Mourning The Near Total Destruction of AZ DDD Habilitation

If this were an episode of something more titillating to view or read, the kind with rapt viewers eagerly awaiting a happy or scintillating ending, perhaps I might start this post with something like “dearest reader…” But no. This isn’t that kind of escapist retreat, nor can I predict a happy ending.
A week ago the state of Arizona began rolling out changes to the assessment tool for habilitation and attendant care. This is how they determine the number of habilitation or attendant care hours they will pay for each child who qualifies for DDD services. The entire document notes that families will need to come up with other resources to cover the costs of care previously provided. For most families, those don’t exist. They will never exist in a country where the middle class is vanishing and only the very wealthy can afford these services because it requires tens of thousands of dollars a year to pay for these types of therapies. Employer insurances usually don’t cover them and no parent I know can afford to quit their jobs and stay home and provide these services for free anymore.
For context, Tony as a 3 year old qualified for 40 hours a week of habilitation based on his medical necessity and the severity of his disabilities and functional deficits. If he were being assessed as a three year old today, he would only get 5. That would be entirely inadequate to meet his needs. Studies have demonstrated that 40 hours a week of habilitation or ABA is absolutely necessary for the best outcomes in that age range for anyone with his level of Autism.
Who then will step up? The schools? They don’t have the money. They don’t have the trained therapists to do this work either. We are robbing Peter to pay Paul because this bill is going to come due with increased institutionalization. Is this who we are becoming as a nation? A nation where some behind these changes want to highlight their Christian ideals as an inspiration for their policy making? I’ve read the Bible many times, and I will tell you, Jesus didn’t once say to turn his back on the disabled in this manner.
And what happens in the economy to the hab therapists who were previously able to work full time? Who will pay for their unemployment benefits? Would it perhaps not have been better to give them a wage to do something useful in the community instead? There aren’t enough replacement jobs in the economy to absorb this hit as far as I can see, so unemployment is exactly where their pay might be replaced from.
But those unemployment benefits won’t help today’s developmentally disabled toddlers and kiddos within the state of Arizona. So here we are, and I would like to highlight a few of the recent milestones we’ve celebrated because of the skills that habilitation have helped Tony build.
He’s now doing 60 piece jigsaw puzzles. He likes to build them upside down, and he usually starts with the border first.

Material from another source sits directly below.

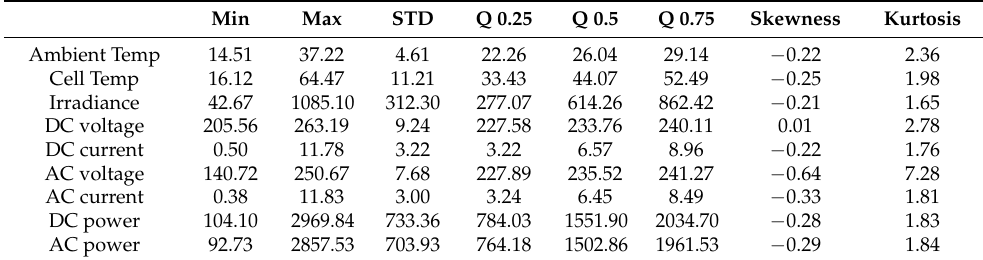
Figure 4. Distribution of the investigated time-series data. Table 4. Descriptive statistics of the training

In August, he was able to sit through his first EKG awake, aware, and cooperative for a medical provider he’s never seen before at PCH. Three years ago, he would have needed sedation for this, but was able to tolerate it because I did desensitization work with him using the same type of adhesive tabs. This type of work cuts costs over a life time, because this won’t be the first EKG he needs as an individual with Sotos Syndrome.
This past Friday he had his first ophthalmology appointment after finally being able to maintain his gaze steady on a WelchAlynn long enough to get a reading confirming he has vision problems. We practiced the skills for both by looking at a viewfinder and labeling animals in habilitation. He didn’t have the skills on his own and a one time explanation would never have been enough.



He’s now tolerating assemblies with the entire school. Just five years ago, he couldn’t handle that much noise. Every success he has in school was built on the work done in habilitation and ABA. In school, he’s meeting all of this year’s IEP goals so far, and he’s learning to read and spell.


I don’t think we should be grieving this and moving on as a community or just thanking our lucky stars that it might not apply to us personally. I think we should be trying to find a way to fix this before it becomes an even more expensive problem down the road. Or the kind of problem that gets “solved” by increased institutionalization and homelessness for individuals who are aging that need that type of placement but can’t find it for lack of availability and who will not have gained the skills to live in other settings within the community.
And P.S… In case you were wondering…
My mom didn’t take Tylenol during her pregnancies for either my sister or I, this only being timely and relevant as both of us inherited the Autism that is a genetic trait in our family without a single drop of prenatal acetaminophen/Tylenol. My hope is that if more people share this, we can keep this from turning into a witch hunt of blaming the parents that makes the lack of services provided by any community seem justifiable. After all, if a parent caused this why help? But if they didn’t- and they didn’t- each and every one of us should hope this isn’t the type of assessment tool that still exists for the children or grandchildren that will need these services in years to come.